#### Exercises:
- a) Decide whether each statement agrees with the blog post, answering yes or no and quoting the deciding words from it. (i) The writer waited until about 5 to go downstairs and eat. (ii) The writer's father was biologically related to the writer. (iii) The writer's mother married into an Italian family after the writer's dad died.
- b) Copy the part of the blog post starting with "I spent all" and going on through "listening to music.)", swapping "Borders" for "the library".
- c) In the blog post, which neighborhood did the writer's stepfather get the writer settled into when the writer went off to college?

I spent all day in bed listening to music and writing (which is not as bad as it sounds; there's literally no where else to sit in the whole house except my desk and the piano bench--it's all the piano studio, which is why I usually go to Borders--but I'm trying to save money).
And this is crazy. I didn't go downstairs to eat until about 5 because I didn't want to take my headphones off and stop hearing music. (I've just emerged from a LONG dry spell when it comes to listening. And I'm not good at listening and doing something else. If I'm listening to music, I'm listening to music.)
A voice can totally turn me on. If you go here and listen to the first free track, he talks in Spanish. I have absolutely no idea what he's saying, but man does he have a voice that makes me melt.
Listening to Mana got me thinking about ethnic identity. I'm a mutt, of course. My father who was not biologically related to me was French; biologically I'm mostly German and Native American and West Virginian (well, isn't that an ethnicity, LOL?!) My non-birth mother is biologically related to me, so I've known that part of the family, but aside from the West Virginian thing, they weren't particularly ethnic, and even then it was more accidental than pride.
Anyway, after my dad died, my mother married into an Italian family. Growing up in an Italian family (I imagine in any ethnic family) forms part of your identity. (Talk about burying your lead!)
It's something that's always there; like if you go to a strange new town, you're automatically part of the group, you know? There's some elemental relationship that is there, some automatic connection.
Like, when I went off to college, my stepfather went up and got me settled into Little Italy. I was given a job and an apartment that very day in the neighborhood, and my stepfather was promised everyone would look out for me.
But I'm a mutt. So once I was out in the real world without the family name or Italian looks, I was suddenly no longer Italian. It's a bit strange, because you go to a party and all the Italians are grouped together and you feel like you belong there but... to them, you're not Italian.

[Data items]
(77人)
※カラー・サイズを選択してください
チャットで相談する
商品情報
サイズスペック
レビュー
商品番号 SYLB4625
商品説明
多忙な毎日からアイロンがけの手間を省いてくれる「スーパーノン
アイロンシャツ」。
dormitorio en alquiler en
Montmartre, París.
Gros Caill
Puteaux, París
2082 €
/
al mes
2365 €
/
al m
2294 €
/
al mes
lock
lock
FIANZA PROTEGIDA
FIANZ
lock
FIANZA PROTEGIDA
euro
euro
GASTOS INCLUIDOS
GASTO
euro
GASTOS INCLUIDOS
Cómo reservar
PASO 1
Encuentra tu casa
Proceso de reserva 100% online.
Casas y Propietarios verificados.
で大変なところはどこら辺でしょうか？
* * *
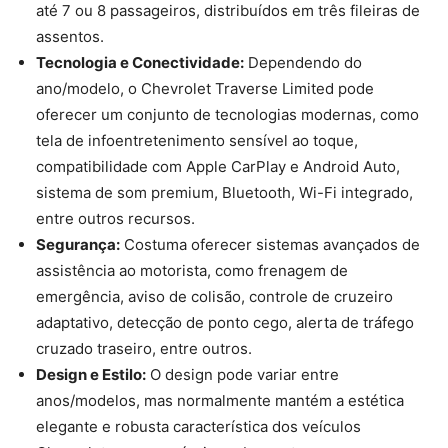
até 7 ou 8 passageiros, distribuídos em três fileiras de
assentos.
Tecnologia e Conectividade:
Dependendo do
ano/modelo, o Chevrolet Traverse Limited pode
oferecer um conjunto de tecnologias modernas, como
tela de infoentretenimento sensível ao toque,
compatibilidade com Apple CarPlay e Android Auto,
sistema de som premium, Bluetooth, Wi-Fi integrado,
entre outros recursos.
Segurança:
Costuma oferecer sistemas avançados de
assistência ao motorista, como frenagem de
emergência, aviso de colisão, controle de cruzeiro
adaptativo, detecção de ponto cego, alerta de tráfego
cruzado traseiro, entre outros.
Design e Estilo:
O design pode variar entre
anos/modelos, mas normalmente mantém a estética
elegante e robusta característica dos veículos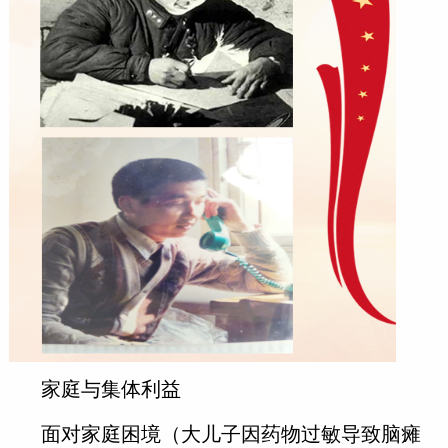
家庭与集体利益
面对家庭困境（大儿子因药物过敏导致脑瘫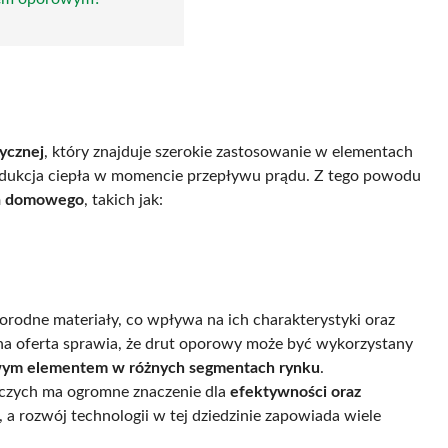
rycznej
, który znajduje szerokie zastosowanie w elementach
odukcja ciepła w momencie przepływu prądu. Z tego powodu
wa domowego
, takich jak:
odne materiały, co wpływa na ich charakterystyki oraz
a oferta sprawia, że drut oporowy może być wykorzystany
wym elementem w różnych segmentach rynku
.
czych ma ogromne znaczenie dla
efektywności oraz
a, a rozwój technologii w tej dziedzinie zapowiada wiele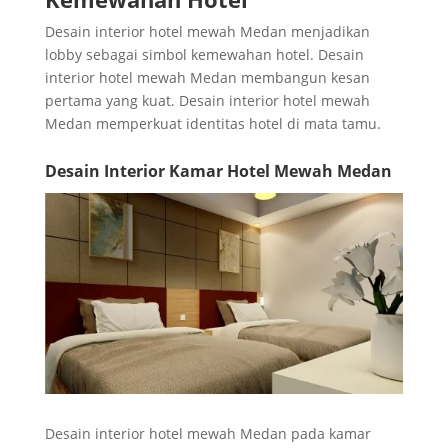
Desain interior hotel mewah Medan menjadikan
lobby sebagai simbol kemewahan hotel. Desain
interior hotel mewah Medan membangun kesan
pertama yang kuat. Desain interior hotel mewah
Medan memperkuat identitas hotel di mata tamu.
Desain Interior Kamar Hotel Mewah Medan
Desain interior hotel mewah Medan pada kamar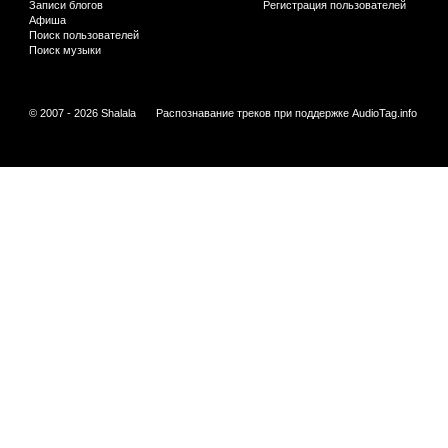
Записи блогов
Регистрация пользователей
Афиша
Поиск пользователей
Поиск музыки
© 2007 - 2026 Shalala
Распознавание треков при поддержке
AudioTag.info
--
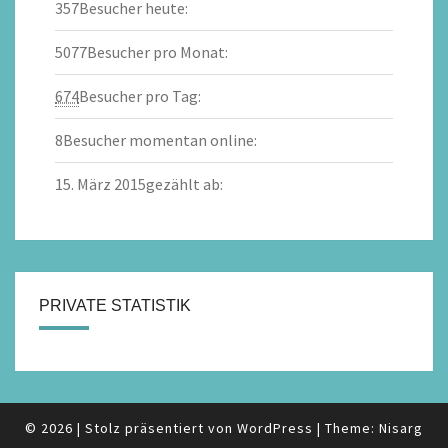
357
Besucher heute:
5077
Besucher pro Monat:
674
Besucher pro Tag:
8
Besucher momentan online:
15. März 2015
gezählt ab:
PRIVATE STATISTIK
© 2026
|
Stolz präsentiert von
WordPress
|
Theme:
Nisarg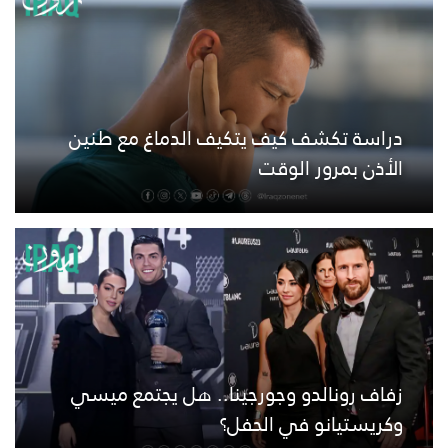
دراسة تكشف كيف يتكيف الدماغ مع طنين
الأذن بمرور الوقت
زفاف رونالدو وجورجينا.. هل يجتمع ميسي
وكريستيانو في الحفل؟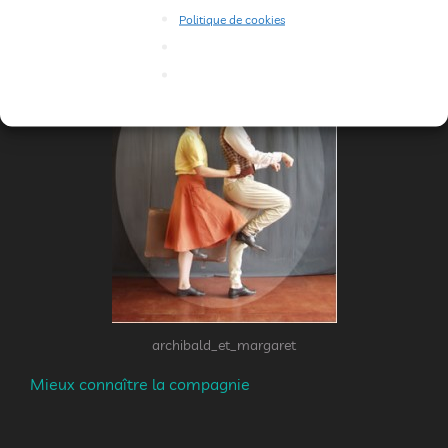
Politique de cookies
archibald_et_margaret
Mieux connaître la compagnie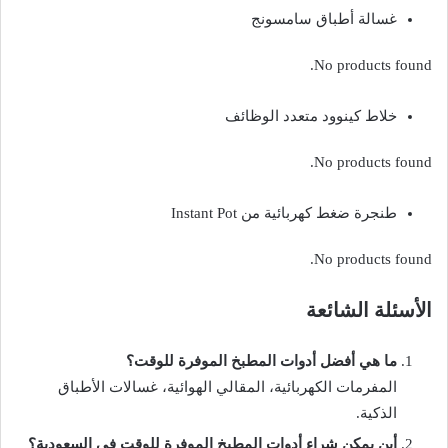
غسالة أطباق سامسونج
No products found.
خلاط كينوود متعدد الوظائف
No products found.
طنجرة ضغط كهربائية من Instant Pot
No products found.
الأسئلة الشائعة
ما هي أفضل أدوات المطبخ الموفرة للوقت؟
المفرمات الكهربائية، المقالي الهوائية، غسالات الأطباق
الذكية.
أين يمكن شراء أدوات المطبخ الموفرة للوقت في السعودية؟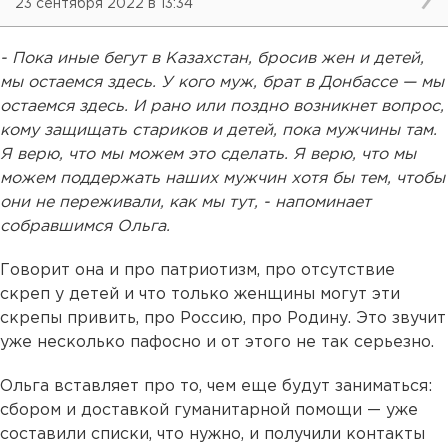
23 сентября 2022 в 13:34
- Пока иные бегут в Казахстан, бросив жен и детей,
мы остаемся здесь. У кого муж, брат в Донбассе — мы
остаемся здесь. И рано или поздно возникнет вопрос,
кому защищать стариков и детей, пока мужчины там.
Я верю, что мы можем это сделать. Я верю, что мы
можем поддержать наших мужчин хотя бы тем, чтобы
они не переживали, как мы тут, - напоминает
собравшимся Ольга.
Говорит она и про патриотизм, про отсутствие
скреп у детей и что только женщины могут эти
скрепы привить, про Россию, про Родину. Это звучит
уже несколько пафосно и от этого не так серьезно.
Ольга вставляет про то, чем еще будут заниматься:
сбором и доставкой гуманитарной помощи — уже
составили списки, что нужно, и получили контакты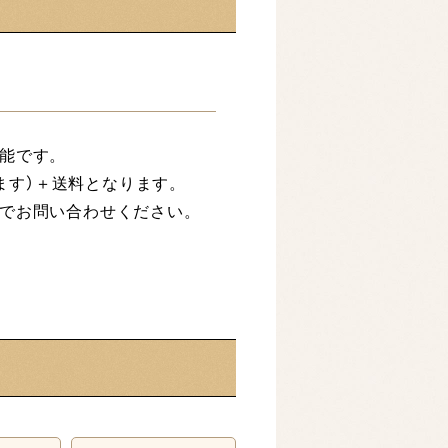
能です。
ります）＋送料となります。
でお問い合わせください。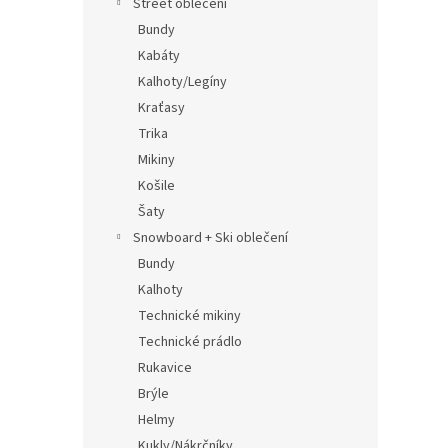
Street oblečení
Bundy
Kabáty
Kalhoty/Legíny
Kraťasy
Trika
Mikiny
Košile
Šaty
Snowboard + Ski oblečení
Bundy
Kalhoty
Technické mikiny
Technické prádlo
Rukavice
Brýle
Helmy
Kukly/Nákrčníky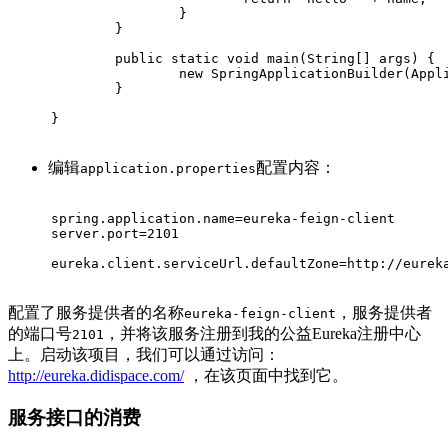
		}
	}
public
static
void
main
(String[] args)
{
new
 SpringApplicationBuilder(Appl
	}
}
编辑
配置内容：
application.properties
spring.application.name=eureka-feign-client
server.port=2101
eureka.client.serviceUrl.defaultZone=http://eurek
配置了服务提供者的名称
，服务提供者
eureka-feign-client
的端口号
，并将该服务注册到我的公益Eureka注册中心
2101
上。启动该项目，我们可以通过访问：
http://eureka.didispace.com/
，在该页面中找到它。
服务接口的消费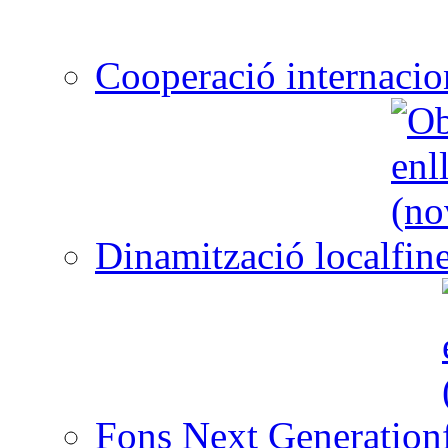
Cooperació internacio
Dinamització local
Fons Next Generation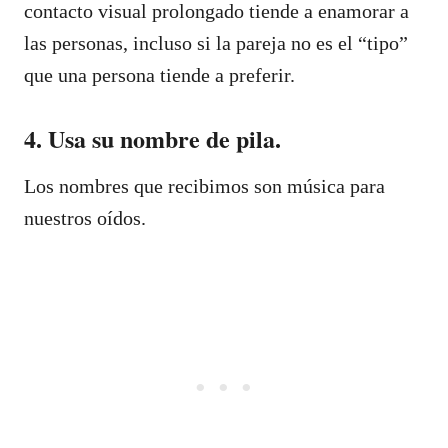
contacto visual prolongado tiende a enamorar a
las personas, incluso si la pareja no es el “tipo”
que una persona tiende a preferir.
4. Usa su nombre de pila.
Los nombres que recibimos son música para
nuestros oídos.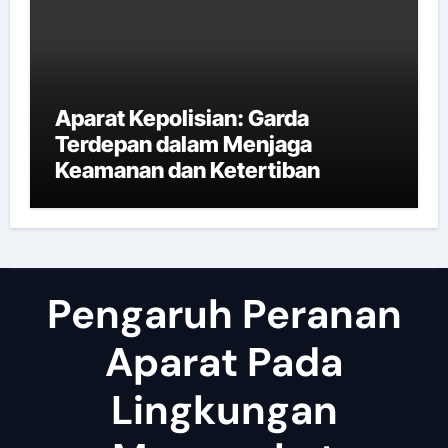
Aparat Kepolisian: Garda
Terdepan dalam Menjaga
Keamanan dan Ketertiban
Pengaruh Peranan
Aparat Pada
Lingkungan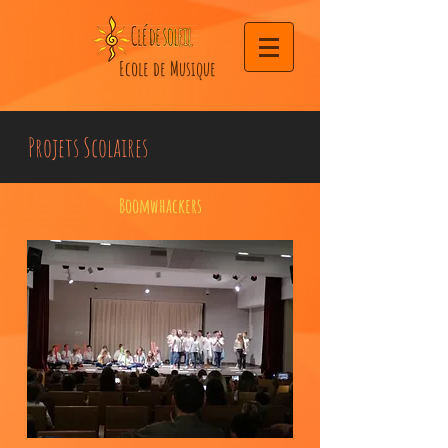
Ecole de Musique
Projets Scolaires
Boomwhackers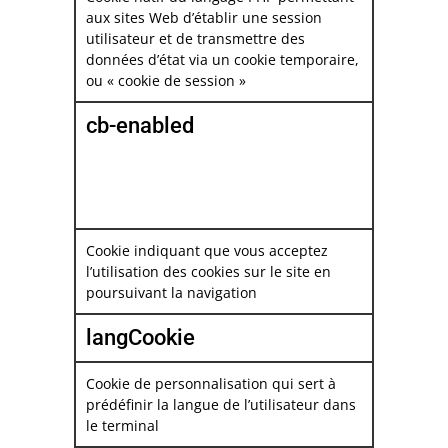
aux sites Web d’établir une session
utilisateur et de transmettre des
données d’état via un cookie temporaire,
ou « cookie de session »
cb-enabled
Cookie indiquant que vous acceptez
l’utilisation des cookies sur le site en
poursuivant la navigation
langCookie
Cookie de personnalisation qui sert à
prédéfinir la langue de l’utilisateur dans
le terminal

#### Per-task answers:
- a)
(i) Yes: "I didn't go downstairs to eat until about 5"
(ii) No: "My father who was not biologically related to me was French"
(iii) Yes: "after my dad died, my mother married into an Italian family"

- b)
I spent all day in bed listening to music and writing (which is not as bad as it sounds; there's literally no where else to sit in the whole house except my desk and the piano bench--it's all the piano studio, which is why I usually go to the library--but I'm trying to save money).
And this is crazy. I didn't go downstairs to eat until about 5 because I didn't want to take my headphones off and stop hearing music. (I've just emerged from a LONG dry spell when it comes to listening. And I'm not good at listening and doing something else. If I'm listening to music, I'm listening to music.)

- c) Little Italy.